Это загадка, которая беспокоила уже Платона, когда он возмущался имморализмом гомеровских богов. Те толкователи, которые не уклоняются от этой загадки, уже много столетий ломают на ней зубы. Она совпадает с загадкой примитивного священного, то есть с благодетельной метаморфозой пагубного всемогущества, которое приписывается козлу отпущения. Чтобы понять это превращение и разрешить эту загадку, нужно заново рассмотреть нашу комбинацию мотивов, наши четыре гонительских стереотипа, пусть несколько искаженные, и в дополнение к этому — финал, показывающий гонителей примиренными. Они действительно должны были примириться.

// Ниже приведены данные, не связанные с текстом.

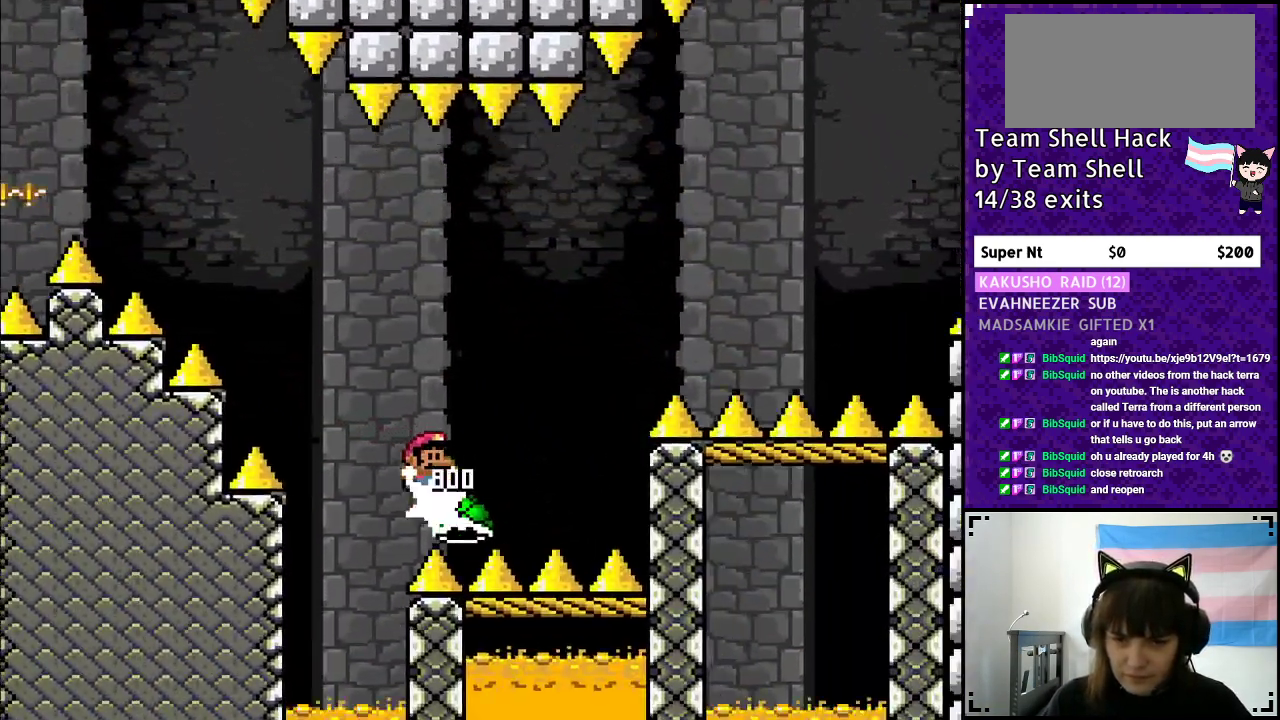
{"buttons": ["B", "Y", "DPAD_RIGHT"], "events": [[233, "Y", "up"], [333, "Y", "down"]]}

Нет причин в этом сомневаться, поскольку они вспоминают о своих испытаниях после смерти жертвы и всегда без колебаний виновником своих испытаний называют ее.
Если поразмыслить, то здесь нет ничего удивительного. Как иначе гонители могли бы объяснить свое собственное примирение, завершение кризиса? Себе приписать эту заслугу они не могут. Испытывающие ужас перед жертвой своих же рук, самих себя они воспринимают как целиком пассивных, безынициативных, целиком подвластных этому козлу отпущения даже в тот самый момент, когда они на него бросаются. Они считают, что всякая инициатива исходит от него. В их поле зрения есть место лишь для одной причины, и она торжествует абсолютно, она поглощает всякую иную причинность, и эта причина — козел отпущения. Таким образом, что бы ни случилось с гонителями, все будет напрямую возведено к нему, и если им случается примириться, то это тоже ставится в заслугу козлу отпущения — поскольку у всего есть лишь один виновник, виновник абсолютный, и он же будет виновником исцеления, потому что он уже был виновником болезни. Парадокс здесь может увидеть только дуалистическое мировоззрение, которое слишком отдалилось от виктимного опыта, уже не ощущает его единства и прежде всего стремится к четкому различению «добра» и «зла».
Разумеется, козлы отпущения не избавляют ни от настоящих эпидемий, ни от засух, ни от наводнений. Но принципиальное измерение всякого кризиса, как я сказал, — это то, как он воздействует на человеческие взаимоотношения. От какого-то внешнего толчка начинается процесс дурной взаимности, который дальше уже питается сам собой и не нуждается во внешних причинах, чтобы продолжаться. Пока внешние причины — например, эпидемия чумы — сохраняются, козлы отпущения не приносят избавления. Но как только эти причины отпадут, первый же козел отпущения положит конец кризису, устранив его межчеловеческие последствия и сфокусировав всю пагубность на жертве, то есть на самом себе. Козел отпущения воздействует только на человеческие отношения, разлаженные кризисом, но он производит такое впечатление, словно воздействует равным образом и на внешние причины — чуму, засуху и прочие объективные бедствия.